--- PROBLEMS TO SOLVE ---
(a) In the kitten-care thread below, translate this sentence into Spanish: "They got a bath and I gave them fresh bedding and a new stuffed animal to cuddle with."
(b) According to the kitten-care thread below, what three things did the kittens receive after soiling their bedding and themselves?

They look about 2 or 2 1/2 weeks old. Sounds like you are doing pretty good already. Just keep them fed every 3 to 4 hours and make sure that at this point your other cats don't get to close just to make sure. You don't know if the kittens have anything or not. If they start looking smaller than kittens their age should be then start feed them around every 2 to 3 hours. 
If you need anymore help just ask! We have only fostered 3 litters but when I was younger one of our cats rejected their litter so we have raised a good few! It a wonderful experience to!


----------



## BamMcg (Apr 25, 2005)

Thank you so much! I've been feeding them every two to three, do you think I could go longer? It would make a huge difference in my sleep lol! I fed them at 6am, had them eliminate, and woke up at 9 to feed them again and they'd pooed ALL OVER their bedding and themselves. They'd also peed everywhere but that's not what I was grossed about. Both had gone a whole lot all over and they were caked in poo, normal poo not diareah. They got a bath and I gave them fresh bedding and a new stuffed animal to cuddle with. If they are eliminating on their own, would they possibly use a litter box? The male is very feisty! I caught him hanging from the front of the kennel, like the wire part. The female has all her teeth but the male, bigger more feisty, is gumming it- I think he is teething something horrible. Is that normal? I guess at least I can say they've both pooed now!  I am exhausted, it's been a lot of work but they are still doing very well. Just wanted to update!


----------



## BamMcg (Apr 25, 2005)

Thought I'd throw in some more pictures! The male is a purring freek. He constantly purrs, even when he's crying. He's a sweety and loves tummy scratches. The female is doing well as well, she purrs but not as often. She doesn't eat as much as her brother and isn't anywhere as big as he is either. They both have big round tummies and eat a ton though, the male will be a monster if he keeps up with his eating habbits. They both pottied again, poo. I think they are doing great. I got to thinking, I got a head start with bottle feeding Beaver when he was about 4 weeks. Now, I have these two that are 2 1/2 weeks. I think I'm doing okay with them and they are thriving. If I ever want to foster more little ones, why not get experience with these two that were in good shape when I got them and eating well. That way if I ever if need be run across another litter, I have experience to back me up? If it comes down to the point I don't think I can hadle it, I will bring them to my friend but I think the experience with healthy kittens might help in the future with cold younger kittens. If they were younger and more difficult, I would probably hand them off but I think we are doing well, they will stay here. I hope I made sence. Anyway, here they are...

--- EXTRACTED DATA ---
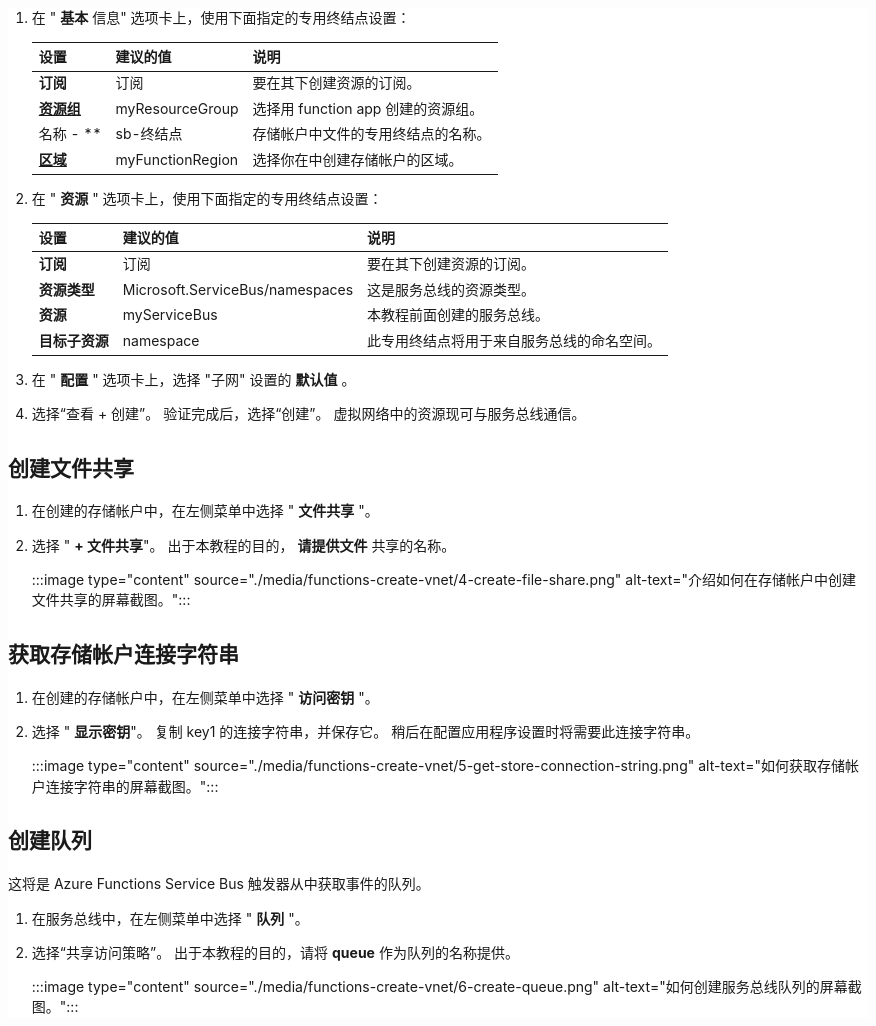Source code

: 1. 在 " **基本** 信息" 选项卡上，使用下面指定的专用终结点设置：

    | 设置      | 建议的值  | 说明      |
    | ------------ | ---------------- | ---------------- |
    | **订阅** | 订阅 | 要在其下创建资源的订阅。 | 
    | **[资源组](../azure-resource-manager/management/overview.md)**  | myResourceGroup | 选择用 function app 创建的资源组。 |
    | 名称 - ** | sb-终结点 | 存储帐户中文件的专用终结点的名称。 |
    | **[区域](https://azure.microsoft.com/regions/)** | myFunctionRegion | 选择你在中创建存储帐户的区域。 |

1. 在 " **资源** " 选项卡上，使用下面指定的专用终结点设置：

    | 设置      | 建议的值  | 说明      |
    | ------------ | ---------------- | ---------------- |
    | **订阅** | 订阅 | 要在其下创建资源的订阅。 | 
    | **资源类型**  | Microsoft.ServiceBus/namespaces | 这是服务总线的资源类型。 |
    | **资源** | myServiceBus | 本教程前面创建的服务总线。 |
    | **目标子资源** | namespace | 此专用终结点将用于来自服务总线的命名空间。 |

1. 在 " **配置** " 选项卡上，选择 "子网" 设置的 **默认值** 。

1. 选择“查看 + 创建”。 验证完成后，选择“创建”。 虚拟网络中的资源现可与服务总线通信。

## <a name="create-a-file-share"></a>创建文件共享

1. 在创建的存储帐户中，在左侧菜单中选择 " **文件共享** "。

1. 选择 " **+ 文件共享**"。 出于本教程的目的， **请提供文件** 共享的名称。

    :::image type="content" source="./media/functions-create-vnet/4-create-file-share.png" alt-text="介绍如何在存储帐户中创建文件共享的屏幕截图。":::

## <a name="get-storage-account-connection-string"></a>获取存储帐户连接字符串

1. 在创建的存储帐户中，在左侧菜单中选择 " **访问密钥** "。

1. 选择 " **显示密钥**"。 复制 key1 的连接字符串，并保存它。 稍后在配置应用程序设置时将需要此连接字符串。

    :::image type="content" source="./media/functions-create-vnet/5-get-store-connection-string.png" alt-text="如何获取存储帐户连接字符串的屏幕截图。":::

## <a name="create-a-queue"></a>创建队列

这将是 Azure Functions Service Bus 触发器从中获取事件的队列。

1. 在服务总线中，在左侧菜单中选择 " **队列** "。

1. 选择“共享访问策略”。 出于本教程的目的，请将 **queue** 作为队列的名称提供。

    :::image type="content" source="./media/functions-create-vnet/6-create-queue.png" alt-text="如何创建服务总线队列的屏幕截图。":::
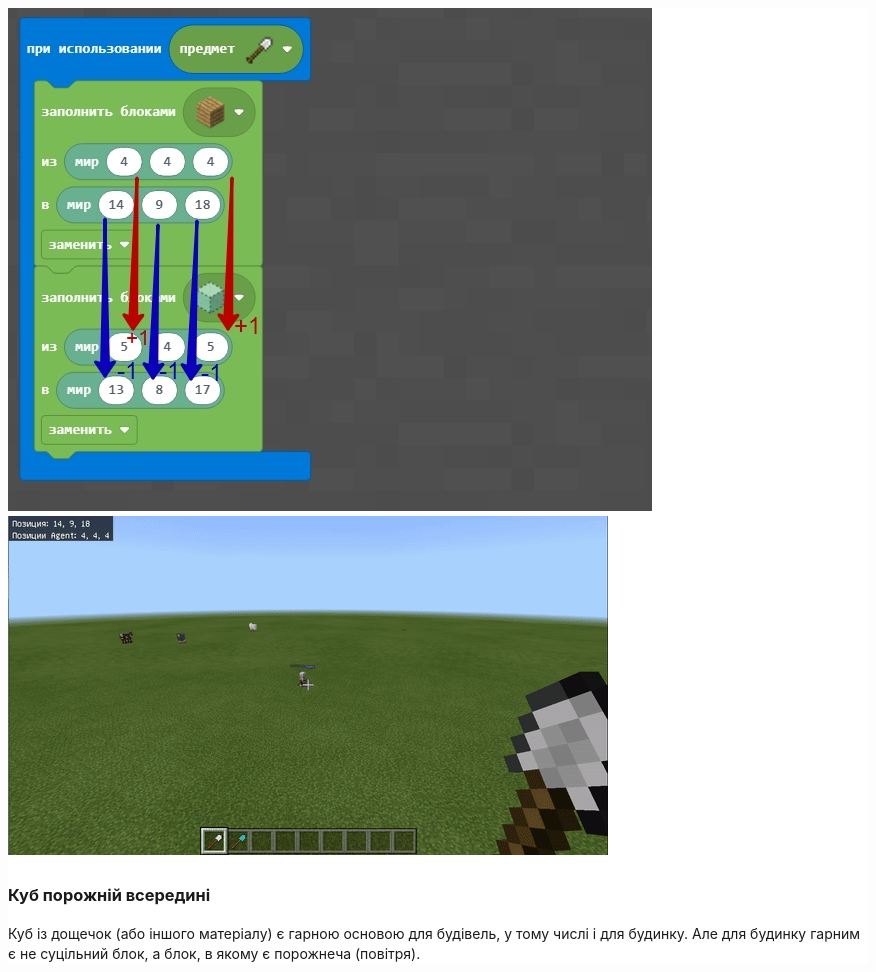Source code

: ![](<img/lesson-5/image (4).png>)![](img/lesson-5/block-fly.gif)

### Куб порожній всередині

Куб із дощечок (або іншого матеріалу) є гарною основою для будівель, у тому числі і для будинку. Але для будинку гарним є не суцільний блок, а блок, в якому є порожнеча (повітря).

--- TASK ANSWERS ---
(a) Les dieron un baño y les di ropa de cama limpia y un peluche nuevo para acurrucarse.

(b)
- A bath
- Fresh bedding
- A new stuffed animal to cuddle with